• _ACTIVITIES_
**A.** In the page on the 2016 APSA appearances, copy out the passage from "Session Description" to "and environmental climate?".
**B.** List the titles of the three conference sessions that the 2016 APSA appearances page gives with a day, time and room.
**C.** Continue the page on the 2016 APSA appearances from its last sentence.

• _DOCUMENT TEXT_
»»

2016 APSA appearances

Please visit one of the exciting panels I’m participating in this year in Philadelphia at the annual APSA Conference.


Collective Action, Environmental Politics, and (Nonhuman) Animal Rights

Division 3: Normative Political Theory

Thu, September 1, 2:00 to 3:30pm, PCC, 107-B

Yogi Hale Hendlin, Chair


Cities, Climate Change, and Sustainability Policy

Division 30: Urban and Local Politics

Fri, September 2, 10:00 to 11:30am, Marriott, Room 310

Yogi Hale Hendlin, Discussant

Interrogating the Anthropocene

Division 42: New Political Science / Related Group: Green Politics and Theory

Sun, September 4, 10:00 to 11:30am, Marriott, Room 411

Session Description

There is no doubt that the environment is under stress as a result of a quickly transforming climate. The increasing pressures on the Earth’s resources are linked to transformations within the population and increasing consumption, producing socio-environmental consequences that invite a reconsideration of green political thought. What perspectives within green political thought best respond to contemporary planetary challenges? And how might green political thought address an array of socio-environmental tensions? To what extent does green political thought help to address uneven geographies? And, how might differing ideologies within green political thought come together to address the challenges of our contemporary political, social, economic, and environmental climate?

My paper

Climate Change and the Discursive Gap: Querying Nonhuman Political Agencies


It is ironic that despite our pressing concerns of environmental sustainability, humanity has yet to consult with the rest of nature. Regardless of the urgent need to address the crisis of reason in human action creating a destabilized ecological order, the contentious sustainability and climate change discourses have inadvertently neglected to query nonhuman nature as to what arrangement works best for our mutual survival and flourishing. Sure, the natural sciences have attempted to ascertain how environmental systems work objectively, but their approach has been instrumental, not communicative. Insofar as we view “instrumental” and “communicative” as discrete categories, the type of information available from instrumental investigations, more often than not, amounts largely to mirroring back our own interests and presuppositions in a feedback loop full of distortions where output reflects input, leaving little room for listening-based inquiry, leading to appreciation for the full polychromism of phenomena. Even among those working in animal studies, the tendency has been, more often than not, to treat animals as moral patients rather than communicative agents. Addressing this discursive gap in environmental political theory rectifies the oversight that nonhuman political agencies currently contribute to political outcomes only indirectly.

««

• _DATA TO EXAMINE_
»»

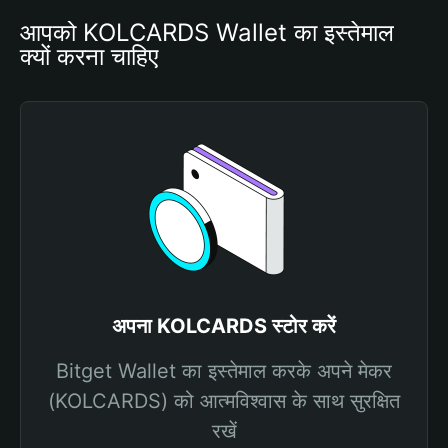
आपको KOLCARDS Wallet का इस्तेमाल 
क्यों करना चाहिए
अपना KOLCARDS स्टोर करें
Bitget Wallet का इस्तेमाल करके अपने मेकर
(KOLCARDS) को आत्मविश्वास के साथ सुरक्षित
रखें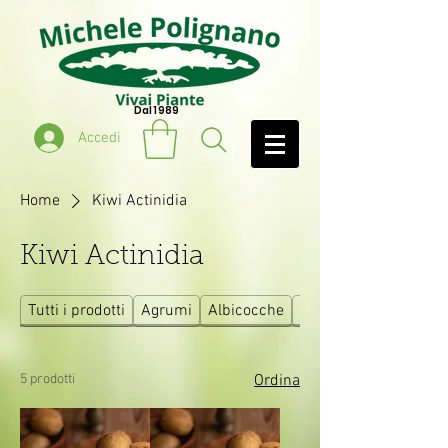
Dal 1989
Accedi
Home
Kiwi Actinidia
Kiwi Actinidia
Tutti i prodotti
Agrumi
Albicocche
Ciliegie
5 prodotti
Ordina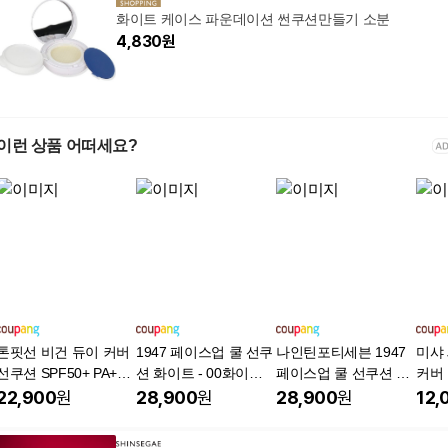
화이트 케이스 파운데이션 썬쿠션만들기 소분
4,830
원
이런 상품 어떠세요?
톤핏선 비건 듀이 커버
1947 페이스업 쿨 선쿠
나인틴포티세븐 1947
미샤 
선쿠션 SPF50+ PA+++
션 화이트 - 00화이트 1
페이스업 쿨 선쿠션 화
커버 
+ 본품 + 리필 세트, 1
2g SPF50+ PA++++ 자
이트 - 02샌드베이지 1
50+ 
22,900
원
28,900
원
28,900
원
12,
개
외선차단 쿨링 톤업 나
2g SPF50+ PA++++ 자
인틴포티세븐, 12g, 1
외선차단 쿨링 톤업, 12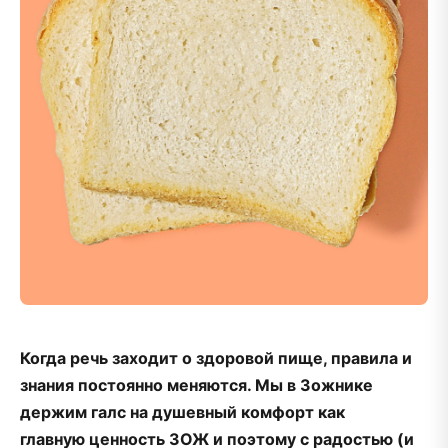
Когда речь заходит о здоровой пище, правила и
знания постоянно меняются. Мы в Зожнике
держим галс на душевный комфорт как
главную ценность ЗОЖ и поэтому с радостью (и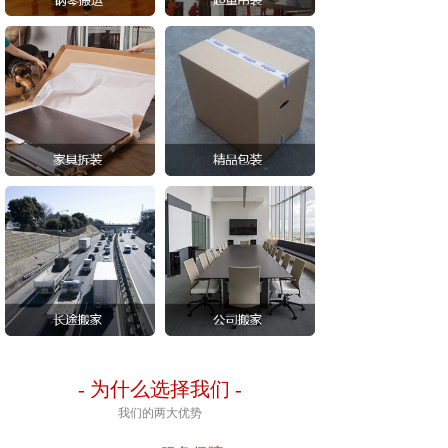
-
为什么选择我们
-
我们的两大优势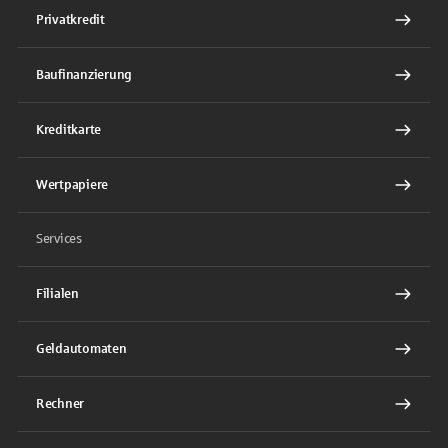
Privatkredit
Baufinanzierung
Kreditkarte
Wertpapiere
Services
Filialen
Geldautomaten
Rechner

««

• _WRITTEN ANSWERS_
**A.**
Session Description

There is no doubt that the environment is under stress as a result of a quickly transforming climate. The increasing pressures on the Earth’s resources are linked to transformations within the population and increasing consumption, producing socio-environmental consequences that invite a reconsideration of green political thought. What perspectives within green political thought best respond to contemporary planetary challenges? And how might green political thought address an array of socio-environmental tensions? To what extent does green political thought help to address uneven geographies? And, how might differing ideologies within green political thought come together to address the challenges of our contemporary political, social, economic, and environmental climate?

**B.**
Collective Action, Environmental Politics, and (Nonhuman) Animal Rights
Cities, Climate Change, and Sustainability Policy
Interrogating the Anthropocene

**C.**
While democratic societies have come a long ways in the last few hundred years, extending the opportunity for political participation to non-propertied males, to the poor, people of color, indigenous groups, and women, nonetheless it seems like such progress stops abruptly at the species barrier. Whether for philosophical a priori assumptions that nonhumans do not have agency, or for more practical reasons that the communicative possibilities of nonhumans de facto exclude them from having voice as our political systems define it, with few exceptions nonhuman agents has been systematically left out of the question of political inclusion, or have been subsumed under larger phenomenological approaches that have obscured the difference between living organisms and lifeless things. Jane Bennett and other theorists allied with the object-oriented ontology (OOO) movement, for example, often collapse the ontological distance between beings and things, natural processes and the human domain of history. The agency of nonhuman organisms becomes merely representational in OOO as all things borrow their agency from human meaning, without any notion of intention, or meaning-creation or -orientation for nonhuman organisms. The implications of this is that this line of theorizing (including Steven Vogel, from a different theoretically committed direction) emphasize there is no substantial difference between field mice and trackpads, ecosystems and malls.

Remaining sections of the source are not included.